Just over three years since she sank at the cost of more than 1,000 lives, the Egyptian owner of the al-Salam Boccaccio 98 ferry has been sentenced to seven years in jail for involuntary manslaughter. Mamduh Ismail, a former member of the Egyptian parliament’s upper house, which is appointed by President Mubarak, had been acquitted in an earlier trial.
Hundreds of victims’ relatives applauded the verdict, though there is no certainty that Mr Ismail will serve his sentence as he left Egypt soon after the disaster, and is now believed to be in Europe, possibly London. Two other defendants, also absent, were sentenced to three years in gaol.
The roll-on-roll-off ferry, which was carrying mainly Egyptian migrant workers and pilgrims home from Saudi Arabia, went down in the Red Sea on the night of February 2, 2006. A fire broke out on the car deck, and the crew were never able to get it under control. Passengers who were alarmed about the thick smoke were told by crew members to go back to bed.
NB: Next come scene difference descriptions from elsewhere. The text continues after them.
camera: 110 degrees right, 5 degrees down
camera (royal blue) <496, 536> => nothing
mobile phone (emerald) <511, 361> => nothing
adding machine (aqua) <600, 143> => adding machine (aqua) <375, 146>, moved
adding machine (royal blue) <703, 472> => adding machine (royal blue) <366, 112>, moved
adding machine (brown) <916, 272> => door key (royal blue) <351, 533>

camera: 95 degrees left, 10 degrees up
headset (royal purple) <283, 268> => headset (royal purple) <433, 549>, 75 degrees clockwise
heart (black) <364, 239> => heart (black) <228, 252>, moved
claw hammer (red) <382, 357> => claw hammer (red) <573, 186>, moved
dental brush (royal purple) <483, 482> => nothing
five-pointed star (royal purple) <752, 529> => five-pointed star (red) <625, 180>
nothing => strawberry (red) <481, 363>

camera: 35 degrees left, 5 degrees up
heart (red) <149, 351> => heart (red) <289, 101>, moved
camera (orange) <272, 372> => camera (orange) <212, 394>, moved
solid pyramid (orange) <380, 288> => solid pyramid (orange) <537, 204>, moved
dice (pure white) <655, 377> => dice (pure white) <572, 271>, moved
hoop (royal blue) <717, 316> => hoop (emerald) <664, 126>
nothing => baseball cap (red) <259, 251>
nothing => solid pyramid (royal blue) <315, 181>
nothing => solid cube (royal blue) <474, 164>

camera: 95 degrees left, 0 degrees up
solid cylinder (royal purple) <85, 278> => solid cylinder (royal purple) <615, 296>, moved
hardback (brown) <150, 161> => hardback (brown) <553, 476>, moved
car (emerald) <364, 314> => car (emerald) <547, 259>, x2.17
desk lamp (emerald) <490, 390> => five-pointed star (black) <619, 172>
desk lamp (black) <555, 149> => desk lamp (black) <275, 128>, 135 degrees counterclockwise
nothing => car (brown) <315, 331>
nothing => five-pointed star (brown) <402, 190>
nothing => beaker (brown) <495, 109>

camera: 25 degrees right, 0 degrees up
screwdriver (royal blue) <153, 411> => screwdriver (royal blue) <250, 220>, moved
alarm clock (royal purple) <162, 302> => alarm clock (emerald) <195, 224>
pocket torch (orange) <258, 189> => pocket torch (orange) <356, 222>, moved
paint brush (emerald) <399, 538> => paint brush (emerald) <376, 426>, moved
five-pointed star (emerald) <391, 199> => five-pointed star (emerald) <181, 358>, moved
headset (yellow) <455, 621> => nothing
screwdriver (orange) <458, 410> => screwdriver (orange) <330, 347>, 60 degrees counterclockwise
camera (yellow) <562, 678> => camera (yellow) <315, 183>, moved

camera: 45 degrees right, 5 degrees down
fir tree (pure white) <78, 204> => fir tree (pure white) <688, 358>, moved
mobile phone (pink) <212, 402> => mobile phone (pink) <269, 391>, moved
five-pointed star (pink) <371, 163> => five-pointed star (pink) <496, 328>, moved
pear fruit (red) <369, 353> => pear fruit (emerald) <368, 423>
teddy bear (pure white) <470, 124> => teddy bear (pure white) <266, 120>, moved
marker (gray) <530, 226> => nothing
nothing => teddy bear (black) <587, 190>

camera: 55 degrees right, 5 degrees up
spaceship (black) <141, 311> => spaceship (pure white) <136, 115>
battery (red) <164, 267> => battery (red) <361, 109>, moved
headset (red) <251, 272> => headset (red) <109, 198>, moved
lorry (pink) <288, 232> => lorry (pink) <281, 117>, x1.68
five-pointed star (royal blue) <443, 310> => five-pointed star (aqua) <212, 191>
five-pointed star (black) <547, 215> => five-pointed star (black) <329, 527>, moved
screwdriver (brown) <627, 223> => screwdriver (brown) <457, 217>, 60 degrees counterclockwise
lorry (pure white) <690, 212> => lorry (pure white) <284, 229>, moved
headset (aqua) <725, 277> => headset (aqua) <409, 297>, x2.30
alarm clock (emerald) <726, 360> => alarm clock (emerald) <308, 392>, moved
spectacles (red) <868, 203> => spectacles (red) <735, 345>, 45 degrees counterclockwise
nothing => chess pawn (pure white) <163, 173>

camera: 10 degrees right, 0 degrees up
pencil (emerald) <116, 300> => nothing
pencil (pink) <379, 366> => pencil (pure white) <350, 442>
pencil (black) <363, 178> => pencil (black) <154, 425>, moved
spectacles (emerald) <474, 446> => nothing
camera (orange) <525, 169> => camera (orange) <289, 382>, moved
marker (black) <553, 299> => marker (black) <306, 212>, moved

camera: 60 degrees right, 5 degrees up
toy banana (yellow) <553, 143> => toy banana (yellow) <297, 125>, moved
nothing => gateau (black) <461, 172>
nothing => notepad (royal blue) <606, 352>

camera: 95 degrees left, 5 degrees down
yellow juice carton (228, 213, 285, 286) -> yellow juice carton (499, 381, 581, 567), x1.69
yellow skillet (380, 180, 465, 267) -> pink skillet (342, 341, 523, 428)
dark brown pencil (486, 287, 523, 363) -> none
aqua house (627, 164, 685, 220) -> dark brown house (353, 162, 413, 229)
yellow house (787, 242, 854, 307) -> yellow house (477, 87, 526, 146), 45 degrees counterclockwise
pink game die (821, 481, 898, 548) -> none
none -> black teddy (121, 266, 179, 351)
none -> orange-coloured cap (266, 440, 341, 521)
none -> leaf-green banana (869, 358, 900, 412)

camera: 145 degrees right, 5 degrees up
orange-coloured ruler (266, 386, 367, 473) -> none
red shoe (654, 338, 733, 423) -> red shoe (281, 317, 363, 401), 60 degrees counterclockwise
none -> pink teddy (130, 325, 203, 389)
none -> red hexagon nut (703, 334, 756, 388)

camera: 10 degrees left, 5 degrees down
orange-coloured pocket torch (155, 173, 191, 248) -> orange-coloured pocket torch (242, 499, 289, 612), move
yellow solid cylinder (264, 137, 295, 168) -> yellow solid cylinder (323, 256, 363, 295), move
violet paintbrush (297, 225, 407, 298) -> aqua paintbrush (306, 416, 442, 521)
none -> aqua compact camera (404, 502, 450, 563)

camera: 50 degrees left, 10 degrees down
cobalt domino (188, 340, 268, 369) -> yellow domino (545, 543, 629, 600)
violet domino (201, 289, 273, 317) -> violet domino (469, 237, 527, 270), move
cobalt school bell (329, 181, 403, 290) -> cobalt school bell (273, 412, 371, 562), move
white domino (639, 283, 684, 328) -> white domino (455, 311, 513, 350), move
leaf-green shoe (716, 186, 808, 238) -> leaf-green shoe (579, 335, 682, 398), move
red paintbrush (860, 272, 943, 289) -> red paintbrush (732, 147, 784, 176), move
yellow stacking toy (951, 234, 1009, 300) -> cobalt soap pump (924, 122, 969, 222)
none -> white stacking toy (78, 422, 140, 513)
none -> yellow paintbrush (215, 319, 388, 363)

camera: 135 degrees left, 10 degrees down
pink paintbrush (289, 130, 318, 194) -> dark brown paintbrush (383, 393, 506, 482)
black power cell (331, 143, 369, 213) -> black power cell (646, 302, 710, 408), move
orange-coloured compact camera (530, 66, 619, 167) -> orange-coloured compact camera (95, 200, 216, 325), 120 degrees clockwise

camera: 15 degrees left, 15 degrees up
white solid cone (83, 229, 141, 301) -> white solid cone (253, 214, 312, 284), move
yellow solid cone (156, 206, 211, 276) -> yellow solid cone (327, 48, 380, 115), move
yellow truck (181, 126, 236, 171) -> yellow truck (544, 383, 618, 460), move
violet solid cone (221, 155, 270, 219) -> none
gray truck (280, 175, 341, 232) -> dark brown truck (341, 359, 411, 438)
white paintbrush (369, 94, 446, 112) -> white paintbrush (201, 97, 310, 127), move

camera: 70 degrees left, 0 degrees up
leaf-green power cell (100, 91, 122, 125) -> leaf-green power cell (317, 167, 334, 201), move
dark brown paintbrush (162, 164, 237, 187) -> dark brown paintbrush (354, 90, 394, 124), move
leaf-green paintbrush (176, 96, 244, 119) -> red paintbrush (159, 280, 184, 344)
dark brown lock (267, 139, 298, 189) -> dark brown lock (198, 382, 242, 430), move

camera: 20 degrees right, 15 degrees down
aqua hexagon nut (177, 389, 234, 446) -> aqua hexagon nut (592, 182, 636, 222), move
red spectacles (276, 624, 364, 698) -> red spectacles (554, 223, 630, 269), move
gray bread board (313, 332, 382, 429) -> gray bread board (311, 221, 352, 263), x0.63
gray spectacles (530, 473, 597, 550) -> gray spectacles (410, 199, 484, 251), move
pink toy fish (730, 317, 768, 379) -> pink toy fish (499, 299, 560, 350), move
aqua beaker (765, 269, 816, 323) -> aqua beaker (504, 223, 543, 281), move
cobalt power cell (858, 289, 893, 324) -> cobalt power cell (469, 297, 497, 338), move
By the time the crew had decided everyone had to abandon ship, she was listing so badly that it was difficult to launch the lifeboats, and more than 1,000 people drowned, with just 388 surviving. At the initial trial in July 2008, Mr Ismail and four other defendants from the ferry company were acquitted, while the captain of another ferry was gaoled for six months for failing to help the al-Salam.